Team Belters, on the other hand, were keen followers of the mantra ‘if you don’t buy a ticket, you’ll never win the raffle’. As such, they opted to shoot from further out, and therefore managed a few more shots – five in total. However, as their chances were of lower quality, they achieved just 0.2 xG each. This is summarised below.
Team Tap-in: 0.5 + 0.5 = 1 xG
Team Belter: 0.2 + 0.2 + 0.2 + 0.2 + 0.2 = 1 xG
As we know, each xG relates to a percentage, so each shot taken by both sides carries a percentage chance (however small) of finding the net. As a result, the final score between the Tap-ins and the Belters can range anywhere from 0-0 to 2-5 and any result in between.
Obviously, the chance of Team Tap-in scoring both their chances is much higher (25%) than the likelihood of Team Belter scoring all five of theirs (0.032%). Regardless of the likelihood, there is still a probability of such an event occurring, and this is where the variance plays a vital role.
By finding the standard deviation of the two data-sets, using the methods discussed in the previous section, we get ±0.5 standard deviation for Team Tap-In and ±0.66 for Team Belters.
As you’d expect, the team shooting from further out will experience more variance due to each of their shots holding a smaller xG rating. Knowing this we can plug the numbers into a calculator to run the game scenario an infinite amount of times. Doing this will give a fair representation of how the probabilities interact and give a chance for variance to affect proceedings.
Above we can see the results. As expected, they are not equal, despite both teams achieving the same expected goals figure by the end of the match (1xG). Because of the larger variance, Team Belters actually only win 31.92% of the matches, compared to team Tap-Ins who win 35% of the games, the remaining games (33.08%) are drawn. The ability to create better opportunities, i.e. from a closer distance with a higher chance of success pays dividends in the long-run.
This example has used 0.2 xG for ease, but consider then the larger effect variance would play on a team taking shots with an xG of say 0.08, as we saw with Vardy’s long-range strike above. It may be just a coincidence that Man City’s average shot distance is now at 16.60 metres in 2019/20, steadily reducing from 18.80 metres achieved in 2015/16. But, a full 2.20 metres closer on average for each shot being taken by the Sky Blues demonstrates a tendency to produce fewer but higher quality chances over trying their luck from range.
So what have we learned?
Hopefully, this article has explained the role of expected goals and its importance to unlocking a deeper understanding of football. Media platforms can churn out a lot of numbers and statistics which will bamboozle the average punter, however in the scheme of things, these figures are merely background noise. Expected goals is revolutionary in the way it blocks out the noise and informs anyone who is ready to look, exactly how a team performed in their search to score goals.

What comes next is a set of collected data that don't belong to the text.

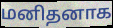
மனிதனாகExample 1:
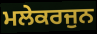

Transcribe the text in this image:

ਮਲੇਕਰਜੁਨ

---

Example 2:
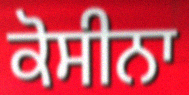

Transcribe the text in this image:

ਕੋਸੀਨਾ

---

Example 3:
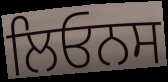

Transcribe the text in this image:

ਲਿਓਨਸ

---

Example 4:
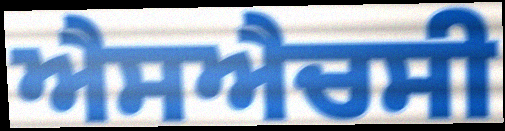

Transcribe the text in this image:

ਐਸਐਚਸੀ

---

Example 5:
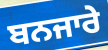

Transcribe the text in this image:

ਬਨਜਾਰੇ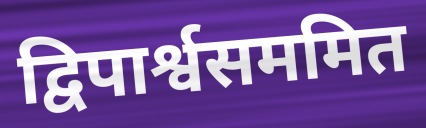
द्विपार्श्वसममित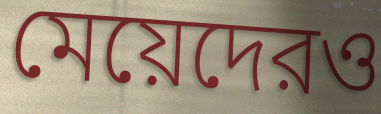
মেয়েদেরও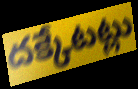
దక్కేటట్లుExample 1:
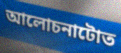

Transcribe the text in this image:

আলোচনাটোত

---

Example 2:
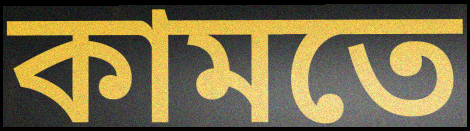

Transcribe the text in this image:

কামতে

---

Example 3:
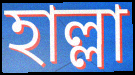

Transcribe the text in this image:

হাল্লা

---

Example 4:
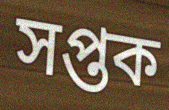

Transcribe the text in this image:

সপ্তক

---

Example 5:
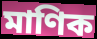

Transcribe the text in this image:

মাণিক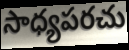
సాధ్యపరచు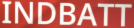
INDBATTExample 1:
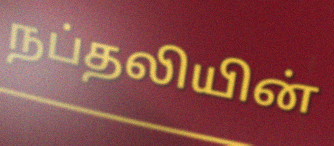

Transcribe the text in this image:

நப்தலியின்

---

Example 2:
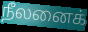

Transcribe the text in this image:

நீலனைக்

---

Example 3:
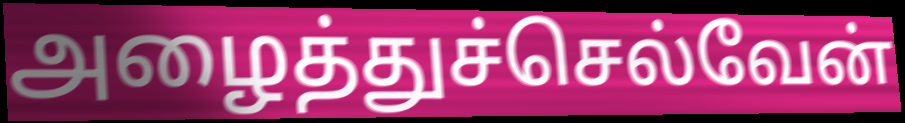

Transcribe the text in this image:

அழைத்துச்செல்வேன்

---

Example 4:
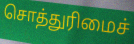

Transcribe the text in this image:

சொத்துரிமைச்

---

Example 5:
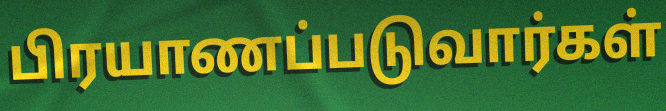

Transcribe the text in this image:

பிரயாணப்படுவார்கள்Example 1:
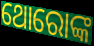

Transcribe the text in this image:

ଥୋରୋଙ୍କ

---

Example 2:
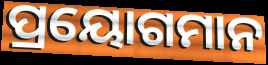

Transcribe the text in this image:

ପ୍ରୟୋଗମାନ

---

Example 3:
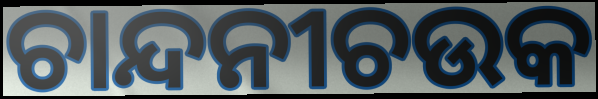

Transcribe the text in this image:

ଚାନ୍ଦନୀଚଉକ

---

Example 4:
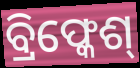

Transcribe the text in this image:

ବ୍ରିଫ୍କେଶ୍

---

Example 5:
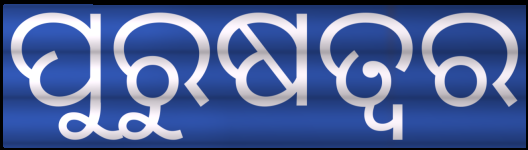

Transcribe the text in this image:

ପୁରୁଷତ୍ଵର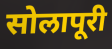
सोलापूरी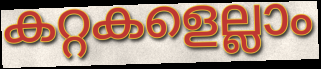
കറ്റകളെല്ലാംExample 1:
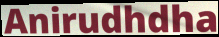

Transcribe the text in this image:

Anirudhdha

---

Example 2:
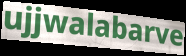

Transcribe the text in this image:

ujjwalabarve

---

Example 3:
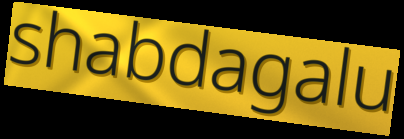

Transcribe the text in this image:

shabdagalu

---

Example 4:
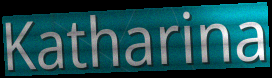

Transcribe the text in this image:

Katharina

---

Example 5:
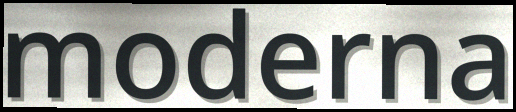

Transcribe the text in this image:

modernaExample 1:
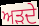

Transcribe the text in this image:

ਅੜਦੇ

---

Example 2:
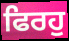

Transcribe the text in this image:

ਫਿਰਹੁ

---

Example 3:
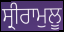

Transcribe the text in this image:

ਸ੍ਰੀਰਾਮੁਲੂ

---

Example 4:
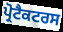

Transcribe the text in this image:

ਪ੍ਰੋਟੈਕਟਰਸ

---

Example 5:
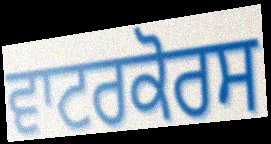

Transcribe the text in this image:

ਵਾਟਰਕੋਰਸ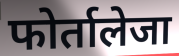
फोर्तालेजा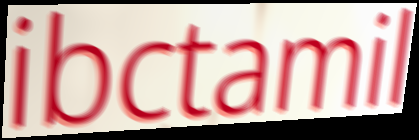
ibctamil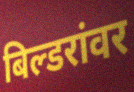
बिल्डरांवर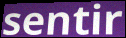
sentirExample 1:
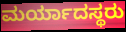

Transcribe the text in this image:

ಮರ್ಯಾದಸ್ಥರು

Progressing from that, we’ve analysed how this data can be manipulated to affect on-field tactics. Teams may begin to move away from the blockbuster long-rangers we all adore and instead choose to keep possession in the hope of creating a better – more statistically likely – goal-scoring opportunity. In doing so we may see a change of how free-kicks are taken, how the final few minutes of a game are played and what a player does when the ball sits up perfectly on the half volley from 30-yards.
Though I don’t think we will see the long shot disappear from football completely, I see more and more teams choosing to accept the information expected goals is telling them. The numbers don’t lie, and if managers continue to ignore them, we’ve seen they will be throwing away vital points over the course of a season.